*** Passage for review ***

Yeah. Me too. I’d never heard of him. But it’s not our fault. Let’s see what other’s have to say about him.

The Card Magic of Edward G. Brown

"Definitely the finest sleight of hand magician in the country." —Dai Vernon

"Vanishing, Inc.’s gorgeous new edition of the excellent and previously highly sought (read “expensive”) classic Card Magic of Edward G. Brown is special in every respect. The card magic in this book is still very worth your study. Brown was a remarkable mind whose thinking was respected by Dai Vernon and many others. This reincarnation is beautifully done in all respects, and Andi Gladwin’s accompanying notes give new and welcome insight into the material. I can’t think of a single reason not to recommend this work most highly." —Stephen Minch

"When I first began to study card magic seriously, Bob White taught me his handlings of two effects by E. G. Brown: “The Twelve Card Thought Transition” and “The Spelling Trick.” Versions of these two excellent performance pieces remain in my repertoire to this day. Now, thanks to Vanishing Inc., Brown’s material is available to another generation of students. Their reprint of The Card Magic of Edward G. Brown is not merely a collector’s piece that will look on the bookshelf; more importantly, Andi Gladwin’s insightful notes make it an example of the kind of scholarly work our magical literature deserves." —Jared Kopf

"A beautifully produced tribute to Edward G. Brown classic text. Andi has does a wonderful job bringing it back to life." —Scott Penrose, President of The Magic Circle

"The brilliant British magician Edward G. Brown has been unjustly forgotten twice. After his death in 1947, attention to his work lapsed. Then, when Trevor C. Hall published The Card Magic of Edward G. Brown in 1973, it stirred up renewed interest—which quickly faded. Now, Andi Gladwin has republished that book, accompanied by a useful new study guide that will help the reader understand just how damned good this material was and still is." —Max Maven

So, that lot should be enough to pique your interest, right? As usual, you can find the podcast on everywhere you get podcasts, or just listen to it here by pressing the play button above.


You can buy the Edward G. Brown books right here at Vanishing Inc.

Transcript of the podcast

The Insider: Hello, and welcome to this week's episode of The Insider podcast, brought to you, as ever, by Vanishing Inc. Today I'm lucky enough to have on the line Andi Gladwin, who's gonna be talking all about his new book on Edward G. Brown. No, I'd not heard of him either, but apparently we don't need to feel bad about it.

The Insider: Every show starts this way, Andi, what's your origin story? You've got 27 seconds. Go!

Andi Gladwin: That's a good one, yeah. Never had such a short time and I've never wasted it so much on the top. So, I started off as a kid who loved magic, I grew up to be a grown up who loves magic, and spends too much time reading about magic, learning about magic, performing magic, and sharing magic with Vanishing Inc.

*** End of Passage for review ***

* **What you need to do**:
[A] According to the Max Maven quotation in the excerpt about Edward G. Brown, in what year did Trevor C. Hall publish The Card Magic of Edward G. Brown?
[B] Write out everything from "The Insider: Hello, and" down to "with Vanishing Inc." in the excerpt about Edward G. Brown.
The items are not needed for this work.

*** Data ***

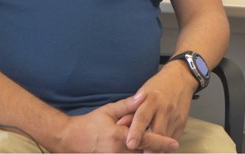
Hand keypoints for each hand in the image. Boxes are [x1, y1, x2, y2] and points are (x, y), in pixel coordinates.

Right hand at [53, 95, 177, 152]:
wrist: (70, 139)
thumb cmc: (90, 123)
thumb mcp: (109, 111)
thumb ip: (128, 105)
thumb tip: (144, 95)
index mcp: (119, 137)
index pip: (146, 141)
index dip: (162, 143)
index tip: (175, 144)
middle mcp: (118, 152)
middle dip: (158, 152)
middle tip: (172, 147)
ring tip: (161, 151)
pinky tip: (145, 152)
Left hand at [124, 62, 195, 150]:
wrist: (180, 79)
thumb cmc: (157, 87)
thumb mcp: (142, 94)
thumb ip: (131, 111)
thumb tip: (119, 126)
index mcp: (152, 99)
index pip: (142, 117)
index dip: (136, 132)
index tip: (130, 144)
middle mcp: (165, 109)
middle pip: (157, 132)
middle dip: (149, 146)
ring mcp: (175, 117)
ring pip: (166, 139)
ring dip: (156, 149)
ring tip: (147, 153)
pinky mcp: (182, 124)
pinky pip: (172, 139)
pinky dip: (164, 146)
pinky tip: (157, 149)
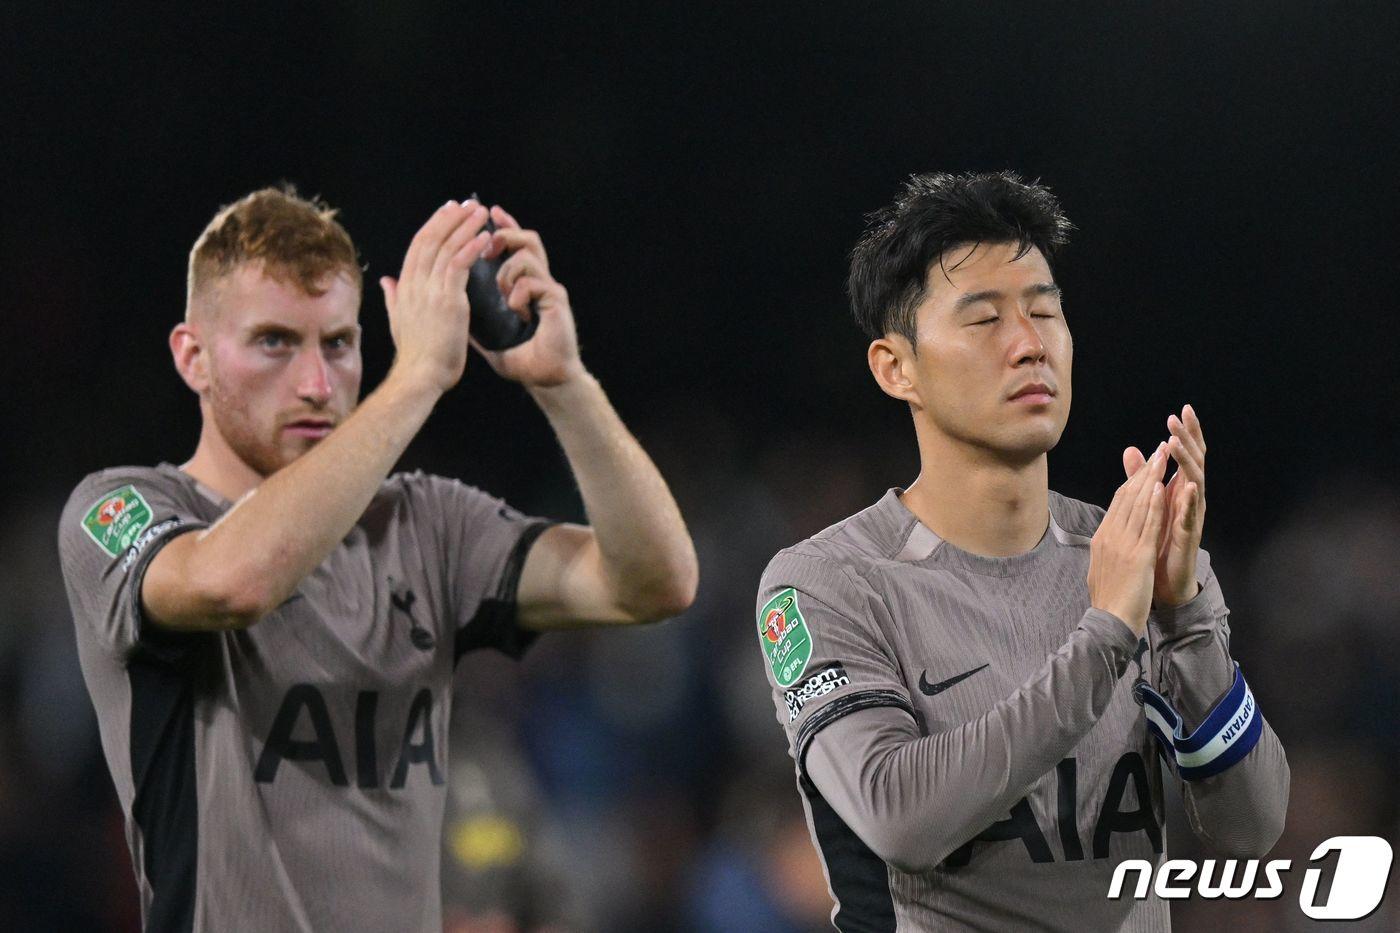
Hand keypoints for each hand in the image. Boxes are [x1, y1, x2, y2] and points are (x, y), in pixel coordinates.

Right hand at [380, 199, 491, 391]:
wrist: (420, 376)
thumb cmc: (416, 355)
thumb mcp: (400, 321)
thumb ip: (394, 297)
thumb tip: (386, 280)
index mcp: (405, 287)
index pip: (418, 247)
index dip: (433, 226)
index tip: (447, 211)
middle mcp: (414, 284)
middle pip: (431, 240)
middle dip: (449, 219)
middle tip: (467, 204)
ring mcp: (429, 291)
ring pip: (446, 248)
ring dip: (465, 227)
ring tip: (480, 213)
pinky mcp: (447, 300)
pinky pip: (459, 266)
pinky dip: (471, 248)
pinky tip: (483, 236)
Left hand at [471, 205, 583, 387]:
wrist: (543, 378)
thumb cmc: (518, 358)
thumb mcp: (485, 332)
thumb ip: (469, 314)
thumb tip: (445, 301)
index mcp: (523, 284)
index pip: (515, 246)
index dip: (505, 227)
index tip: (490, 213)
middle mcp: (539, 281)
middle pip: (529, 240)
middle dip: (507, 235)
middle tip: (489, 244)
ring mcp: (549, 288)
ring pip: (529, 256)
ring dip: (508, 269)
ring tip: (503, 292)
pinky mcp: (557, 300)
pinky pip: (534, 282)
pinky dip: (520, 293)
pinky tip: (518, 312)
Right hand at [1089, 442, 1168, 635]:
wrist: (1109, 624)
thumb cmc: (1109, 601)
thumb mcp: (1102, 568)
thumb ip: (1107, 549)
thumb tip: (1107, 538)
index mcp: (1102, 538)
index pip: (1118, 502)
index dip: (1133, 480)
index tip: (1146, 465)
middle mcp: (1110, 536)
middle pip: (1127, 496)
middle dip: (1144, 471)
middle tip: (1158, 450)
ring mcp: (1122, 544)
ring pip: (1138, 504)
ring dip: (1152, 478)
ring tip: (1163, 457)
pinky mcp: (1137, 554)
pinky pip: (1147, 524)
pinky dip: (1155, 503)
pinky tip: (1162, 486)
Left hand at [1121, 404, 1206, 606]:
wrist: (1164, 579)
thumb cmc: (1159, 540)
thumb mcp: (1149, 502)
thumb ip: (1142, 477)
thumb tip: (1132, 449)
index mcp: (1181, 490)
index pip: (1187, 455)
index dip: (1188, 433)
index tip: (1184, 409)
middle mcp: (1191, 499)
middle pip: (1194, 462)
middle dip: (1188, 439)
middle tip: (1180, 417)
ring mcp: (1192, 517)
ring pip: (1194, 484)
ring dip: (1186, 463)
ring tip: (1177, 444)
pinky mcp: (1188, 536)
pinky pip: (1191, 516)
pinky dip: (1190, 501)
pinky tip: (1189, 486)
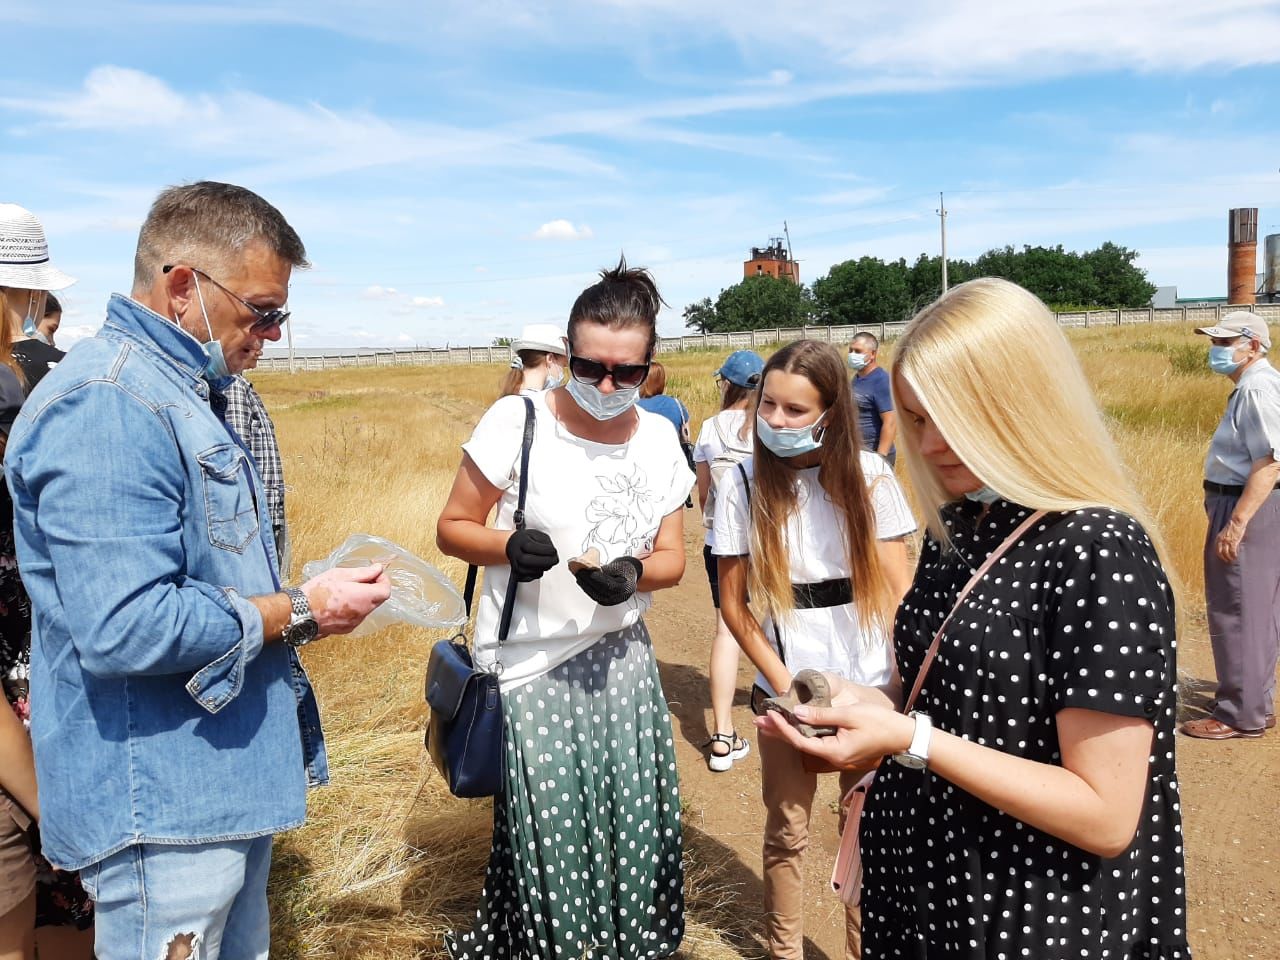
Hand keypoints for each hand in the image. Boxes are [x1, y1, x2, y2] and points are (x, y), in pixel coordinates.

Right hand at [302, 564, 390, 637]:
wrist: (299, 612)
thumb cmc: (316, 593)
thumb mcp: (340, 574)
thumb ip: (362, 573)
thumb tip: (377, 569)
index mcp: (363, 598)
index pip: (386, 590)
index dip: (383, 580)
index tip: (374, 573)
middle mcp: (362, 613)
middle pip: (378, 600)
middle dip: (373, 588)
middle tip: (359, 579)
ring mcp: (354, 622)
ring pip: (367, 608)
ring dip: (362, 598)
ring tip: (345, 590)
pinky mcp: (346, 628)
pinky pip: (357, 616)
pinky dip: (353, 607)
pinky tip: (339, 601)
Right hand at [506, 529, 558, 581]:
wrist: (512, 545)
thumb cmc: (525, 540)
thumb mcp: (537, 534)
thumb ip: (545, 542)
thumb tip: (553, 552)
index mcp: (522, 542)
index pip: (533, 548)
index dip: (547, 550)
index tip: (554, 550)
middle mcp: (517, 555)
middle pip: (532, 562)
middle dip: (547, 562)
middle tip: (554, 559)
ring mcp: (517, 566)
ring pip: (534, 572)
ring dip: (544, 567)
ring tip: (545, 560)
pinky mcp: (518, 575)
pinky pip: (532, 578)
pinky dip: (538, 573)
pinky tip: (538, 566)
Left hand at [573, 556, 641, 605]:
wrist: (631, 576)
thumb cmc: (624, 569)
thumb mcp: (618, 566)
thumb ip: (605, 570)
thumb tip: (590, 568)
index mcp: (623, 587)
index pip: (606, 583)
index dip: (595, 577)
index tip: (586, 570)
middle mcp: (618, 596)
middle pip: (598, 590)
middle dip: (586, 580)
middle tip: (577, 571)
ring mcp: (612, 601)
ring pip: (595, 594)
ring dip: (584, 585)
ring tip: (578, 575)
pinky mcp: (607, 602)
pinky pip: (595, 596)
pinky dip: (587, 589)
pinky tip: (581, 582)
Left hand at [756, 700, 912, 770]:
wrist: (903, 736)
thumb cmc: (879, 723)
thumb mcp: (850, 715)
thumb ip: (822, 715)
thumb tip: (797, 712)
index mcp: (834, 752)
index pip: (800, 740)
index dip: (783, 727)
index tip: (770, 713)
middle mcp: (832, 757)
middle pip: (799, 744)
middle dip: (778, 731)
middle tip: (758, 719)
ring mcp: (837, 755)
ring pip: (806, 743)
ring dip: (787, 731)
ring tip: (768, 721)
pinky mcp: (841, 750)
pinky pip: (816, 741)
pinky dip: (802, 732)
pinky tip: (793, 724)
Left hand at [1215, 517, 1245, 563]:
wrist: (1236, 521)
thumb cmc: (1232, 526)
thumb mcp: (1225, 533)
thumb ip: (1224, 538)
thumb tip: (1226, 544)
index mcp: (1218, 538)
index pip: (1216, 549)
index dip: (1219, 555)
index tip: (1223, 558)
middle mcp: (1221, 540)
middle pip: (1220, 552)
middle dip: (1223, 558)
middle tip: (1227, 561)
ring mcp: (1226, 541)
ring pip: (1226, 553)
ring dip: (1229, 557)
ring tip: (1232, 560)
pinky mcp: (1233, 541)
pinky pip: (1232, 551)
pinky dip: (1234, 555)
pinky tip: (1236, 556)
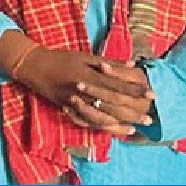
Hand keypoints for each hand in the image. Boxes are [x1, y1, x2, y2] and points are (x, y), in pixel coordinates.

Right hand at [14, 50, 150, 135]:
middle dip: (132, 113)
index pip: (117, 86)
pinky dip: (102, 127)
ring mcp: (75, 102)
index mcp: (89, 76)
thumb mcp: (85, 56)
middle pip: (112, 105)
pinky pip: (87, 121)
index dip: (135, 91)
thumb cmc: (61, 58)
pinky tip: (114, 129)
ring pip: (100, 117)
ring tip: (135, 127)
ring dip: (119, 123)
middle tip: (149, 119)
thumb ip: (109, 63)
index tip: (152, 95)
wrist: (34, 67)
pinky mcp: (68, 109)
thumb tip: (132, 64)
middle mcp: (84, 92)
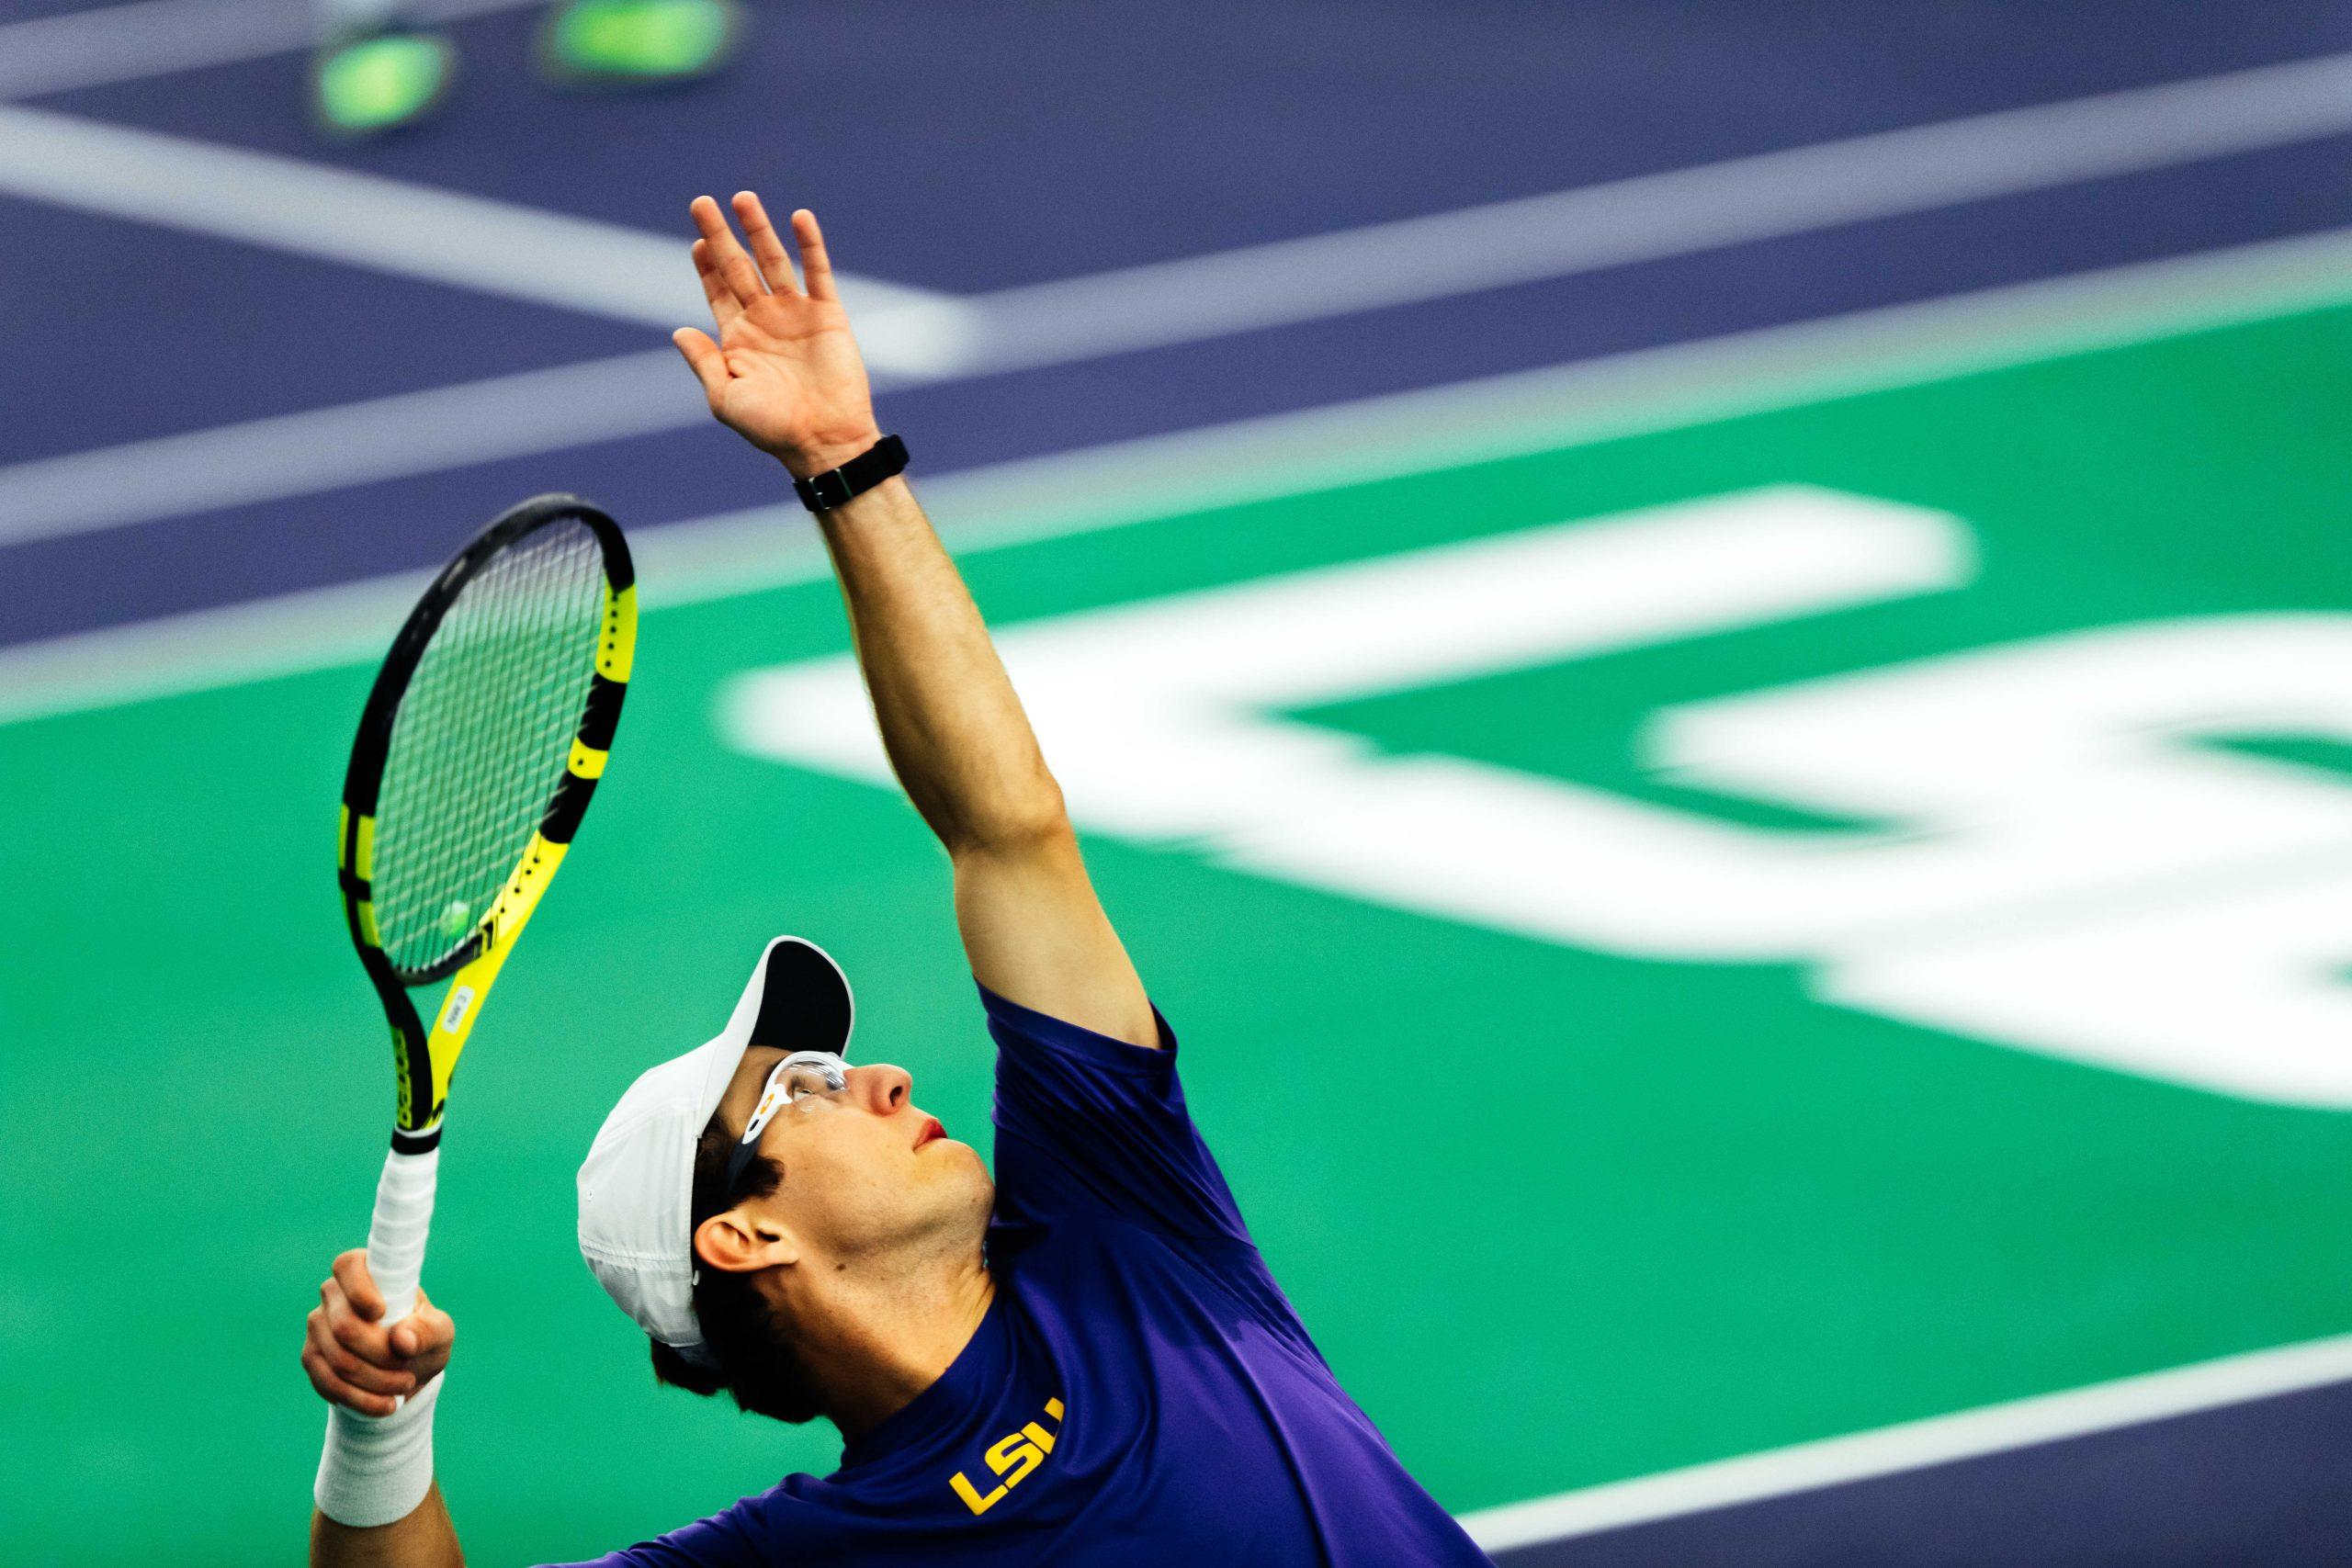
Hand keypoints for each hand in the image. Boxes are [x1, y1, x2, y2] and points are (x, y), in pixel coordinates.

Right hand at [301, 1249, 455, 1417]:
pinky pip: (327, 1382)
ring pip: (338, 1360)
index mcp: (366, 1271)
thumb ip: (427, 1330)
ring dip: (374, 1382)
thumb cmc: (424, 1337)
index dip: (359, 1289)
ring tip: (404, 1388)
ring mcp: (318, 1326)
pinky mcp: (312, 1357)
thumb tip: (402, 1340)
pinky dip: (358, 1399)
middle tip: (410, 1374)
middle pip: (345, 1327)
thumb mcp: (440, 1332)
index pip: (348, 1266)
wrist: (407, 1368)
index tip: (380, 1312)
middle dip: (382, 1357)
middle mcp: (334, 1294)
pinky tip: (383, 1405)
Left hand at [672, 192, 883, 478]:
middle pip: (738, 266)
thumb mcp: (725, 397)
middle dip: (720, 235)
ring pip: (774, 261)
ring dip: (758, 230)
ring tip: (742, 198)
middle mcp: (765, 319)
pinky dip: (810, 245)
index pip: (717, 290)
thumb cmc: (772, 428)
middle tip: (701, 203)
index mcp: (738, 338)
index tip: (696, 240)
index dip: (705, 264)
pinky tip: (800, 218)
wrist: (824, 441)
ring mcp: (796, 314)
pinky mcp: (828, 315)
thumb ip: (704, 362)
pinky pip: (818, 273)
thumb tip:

*** End of Data ***

* **Answers for each item**:
[A] 1973

[B]
The Insider: Hello, and welcome to this week's episode of The Insider podcast, brought to you, as ever, by Vanishing Inc. Today I'm lucky enough to have on the line Andi Gladwin, who's gonna be talking all about his new book on Edward G. Brown. No, I'd not heard of him either, but apparently we don't need to feel bad about it.

The Insider: Every show starts this way, Andi, what's your origin story? You've got 27 seconds. Go!

Andi Gladwin: That's a good one, yeah. Never had such a short time and I've never wasted it so much on the top. So, I started off as a kid who loved magic, I grew up to be a grown up who loves magic, and spends too much time reading about magic, learning about magic, performing magic, and sharing magic with Vanishing Inc.